Herpes Simplex Virus (HSV), Orofacial

Orofacial herpes simplex virus is the medical name for herpes simplex infection of the mouth and face, also known as cold sores or fever blisters. These are common, contagious sores that usually occur on the inner and outer lips but can also be spread to the fingers and other body parts. There are 2 major strains of herpes simplex virus (HSV): herpes simplex type 1 (HSV-1) and herpes simplex virus type 2 (HSV-2). In general, cold sores and fever blisters are caused by HSV-1, and genital herpes is caused by HSV-2. HSV-1 is not a sexually transmitted disease, though HSV-2 is.
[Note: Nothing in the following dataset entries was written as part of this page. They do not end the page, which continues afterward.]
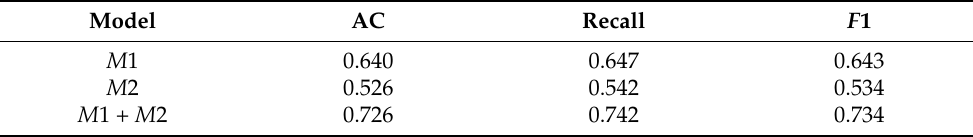
Table 3. Ablation experiment results for each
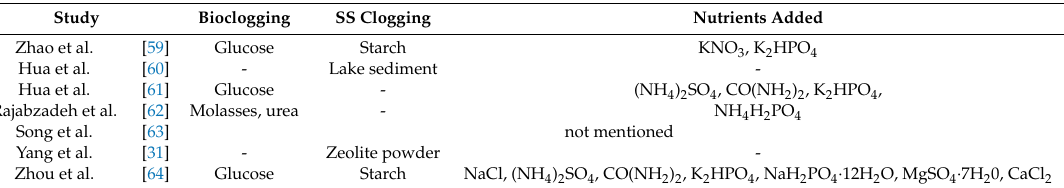
Table 3. Mixtures of synthetic wastewater used for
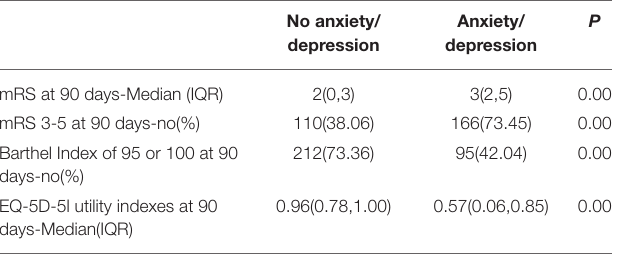
TABLE 4 | Clinical outcomes in patients of anxiety/depression group and no anxiety/depression group.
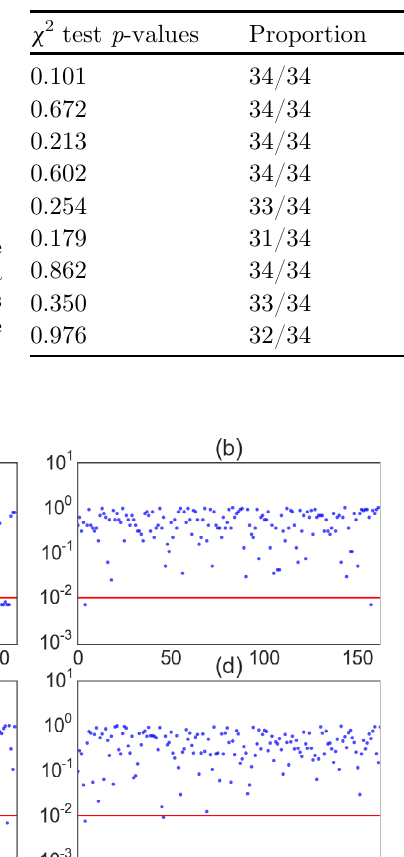
Table 1. Partial results of the NIST suite for our unbiased binary sequence.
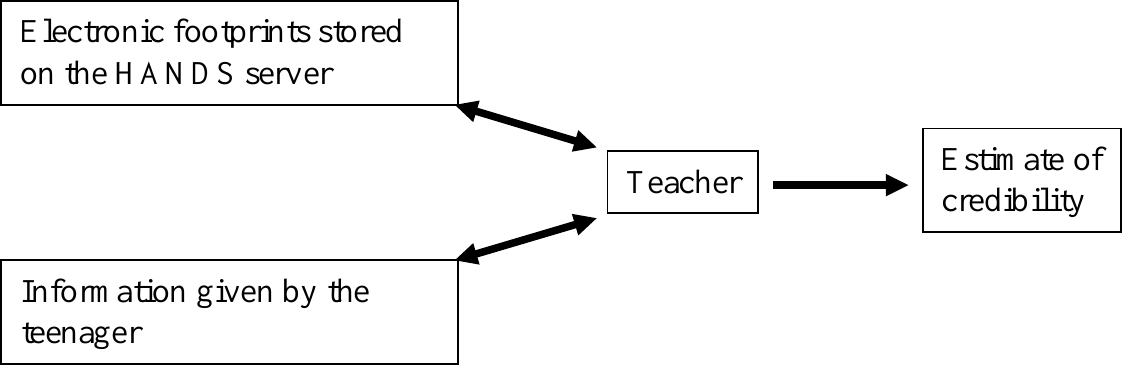
Figure 3 . The teacher has to estimate how credible the teenager finds the particular component in his individual HANDS toolbox. The degree of credibility is an estimate of how helpful the component is according to the evaluation of the teenager. In addition to this, it is useful to have an estimate of how helpful the component could be according to the evaluation of the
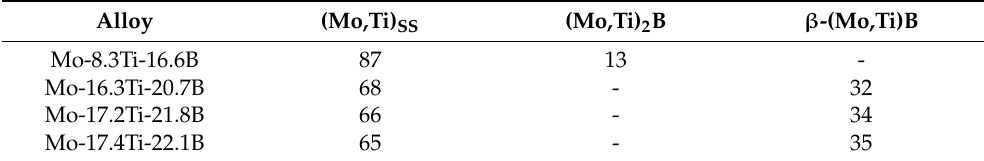
Table 1. Volume fractions of the present phases in the as-cast Mo-Ti-B alloys in vol.%, determined by Rietvled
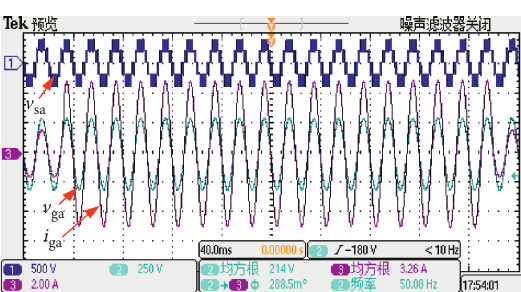
Figure 18: CHB dynamic operating waveforms.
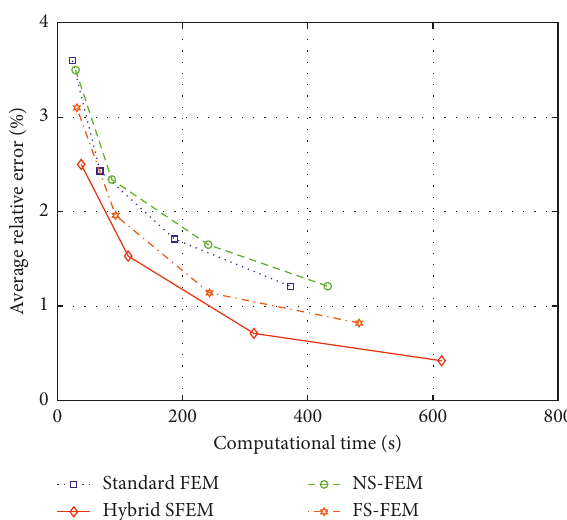
Figure 7: Frequency responses of different methods from 100Hz to 300Hz. Figure 8: Convergence curves for different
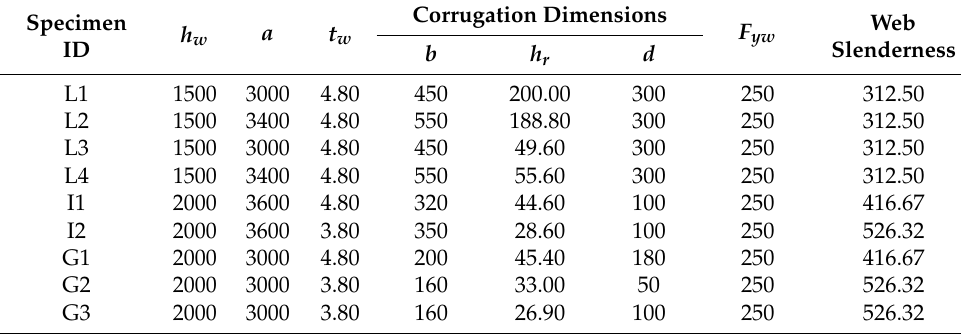
Table A6. Data of specimens tested by Lee et al. [28].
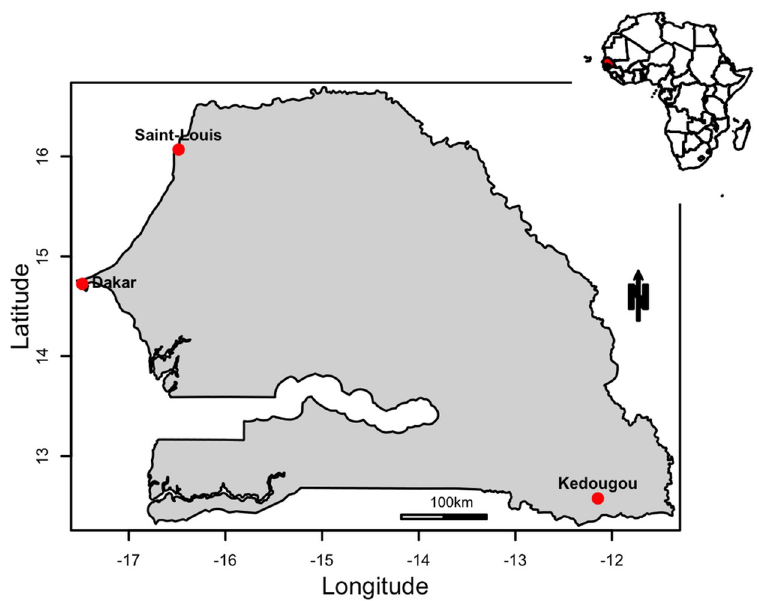
Fig 1. Map showing the three localities where mosquitoes were collected in Senegal for experimental infections with dengue viruses. This map was built using a shapefile from the free domain of the Geographic Information System (http://www.diva-gis.org) with the R software version 3.3.1 and the package maptools.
There is no cure for either strain of the virus, and once a person is infected, he/she is contagious for life.Fever blisters and cold sores look like small open sores, usually appearing on the corners of the mouth or inside the lips. They are often painful when the sores are open, and before they appear, some people experience a tingling sensation that indicates that the cold sore is on its way. Once a person has a cold sore at one location, he/she is more likely to get another in the same location at another time. Cold sores and fever blisters can be spread by kissing or sharing intimate objects such as toothbrushes, lip balms, utensils, or towels.Both HSV-1 and HSV-2 are very contagious. However, only about 20% of people exposed to either virus will experience the associated sores. This means that the majority of people carrying the virus do not know it. For this reason, it is important to protect yourself by knowing your sexual partners and by avoiding contact with others' intimate items. There is no cure for either strain of HSV. People who struggle with frequent outbreaks of sores often learn specific triggers that bring the sores on and can take medicines or use treatments to help lessen the attacks.

Herpetic Whitlow

Herpetic whitlow—also called digital herpes simplex, finger herpes, or hand herpes—is a painful viral infection occurring on the fingers or around the fingernails. Herpetic whitlow is caused by infection with the herpes simplex virus (HSV).Infections with HSV are very contagious and are easily spread by direct contact with infected skin lesions. HSV infection usually appears as small blisters or sores around the mouth, nose, genitals, and buttocks, though infections can develop almost anywhere on the skin. Furthermore, these tender sores may recur periodically in the same sites.There are 2 types of HSV: herpes simplex virus type 1 (HSV-1) and herpes simplex virus type 2 (HSV-2). HSV-1 infections usually occur around the mouth, lips, nose, or face, while HSV-2 infections usually involve the genitals or buttocks. However, HSV-1 can sometimes cause infections in the genitals or buttocks, while HSV-2 can occasionally cause infections around the mouth, lips, nose, or face.Both types of HSV produce 2 kinds of infections: primary and recurrent. Because it is so contagious, the herpes simplex virus causes a primary infection in most people who are exposed to the virus. However, only about 20% of people who have a primary infection with the herpes simplex virus actually develop visible blisters or sores. Appearing 2–20 days after a person's first exposure to HSV, the sores of a primary infection last about 1–3 weeks. These sores heal completely, rarely leaving a scar. Nevertheless, the virus remains in the body, hibernating in nerve cells.Certain triggers can cause the hibernating (latent) virus to wake up, become active, and travel back to the skin. These recurrent herpes simplex virus infections may develop frequently (every few weeks), or they may never develop. Recurrent infections tend to be milder than primary infections and generally occur in the same location as the primary infection.People develop herpetic whitlow when they come into contact with areas already infected with HSV, either on their own bodies or on someone else's body. Usually, there is a break in the skin, especially a torn cuticle at the base of the fingernail, which allows the virus to enter the finger tissue and establish an infection. HSV-1 causes approximately 60% of herpetic whitlow infections, while HSV-2 causes the remaining 40%.